Optimal Mixing of Gas and Chemicals in WRRFs Using Computational Fluid Dynamics (CFD): Case Examples for Coagulant Dosing and Pure Oxygen Mixing

Computational Fluid Dynamics has recently gained significant ground in the water industry due to the increased awareness about the tool, process requirements becoming more stringent and maturity of both software and hardware (computational power). Virtual design testing using computational fluid dynamics (CFD) (Nopens et al., 2018), what we like to call ‘virtual piloting’ or ‘virtual experimenting’, extends testing freedom drastically, does not require real-life system modifications and provides much more system understanding (Rehman et al., 2017). Optimal mixing is important for many wastewater treatments processes. If mixing is accounted for properly, preferably in the design stage, it reduces process footprint, lowers OPEX and increases process reliability and performance.

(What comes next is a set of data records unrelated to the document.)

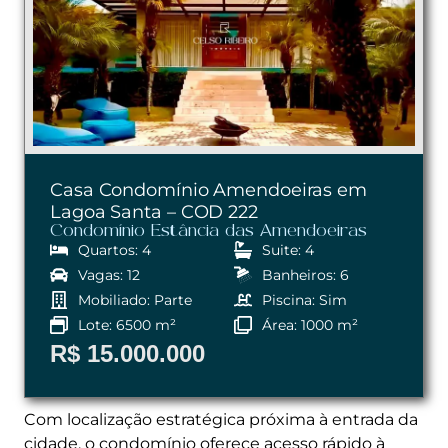
Casa Condomínio Amendoeiras em
Lagoa Santa – COD 222
Condomínio Estância das Amendoeiras
Quartos: 4
Suite: 4
Vagas: 12
Banheiros: 6
Mobiliado: Parte
Piscina: Sim
Lote: 6500 m²
Área: 1000 m²
R$ 15.000.000
Com localização estratégica próxima à entrada da
cidade, o condomínio oferece acesso rápido à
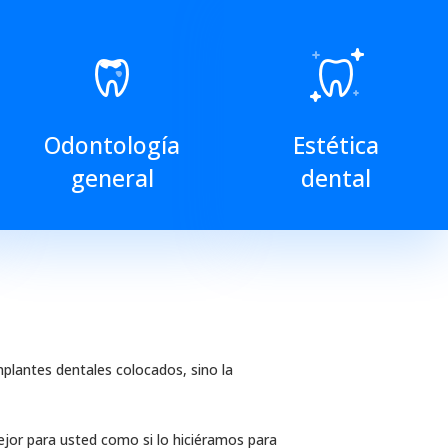
Odontología
Estética
general
dental
plantes dentales colocados, sino la
jor para usted como si lo hiciéramos para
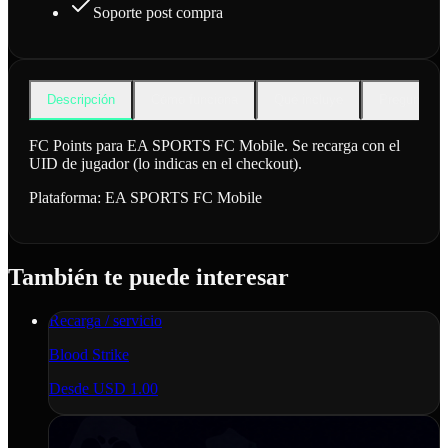
Soporte post compra
Descripción
Cómo funciona
Qué incluye
Preguntas f
FC Points para EA SPORTS FC Mobile. Se recarga con el
UID de jugador (lo indicas en el checkout).
Plataforma:
EA SPORTS FC Mobile
También te puede interesar
Recarga / servicio
Blood Strike
Desde
USD 1.00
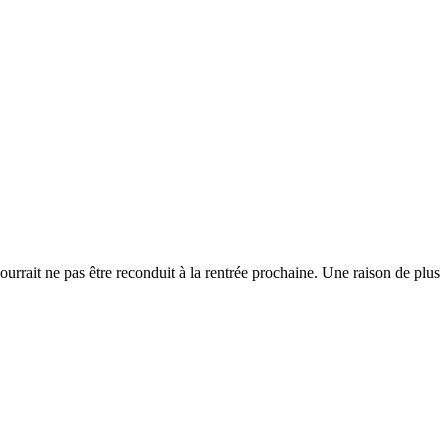
urrait ne pas être reconduit à la rentrée prochaine. Une raison de plus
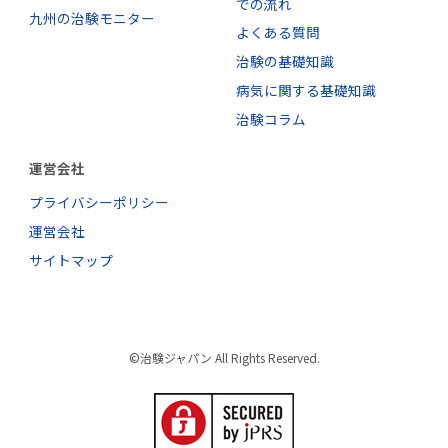
での流れ
九州の治験モニター
よくある質問
治験の基礎知識
病気に関する基礎知識
治験コラム
運営会社
プライバシーポリシー
運営会社
サイトマップ
©治験ジャパン All Rights Reserved.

This paper describes two full-scale examples in which advanced 2-phase CFD (liquid/gas) was used to evaluate different design scenarios prior to real-life implementation. The first case relates to the optimal dosing and mixing of coagulant in a primary treatment at a Water Resource Recovery Facility (WRRF) in New Zealand. The second case relates to optimal oxygen transfer and mixing in an industrial WWTP in the Netherlands. CFD was used to optimise a) the influent mixing (avoid short-circuiting) and b) the mixing of the oxygen or coagulant dosed. Based on the simulation outcomes, informed and optimal design decisions were taken.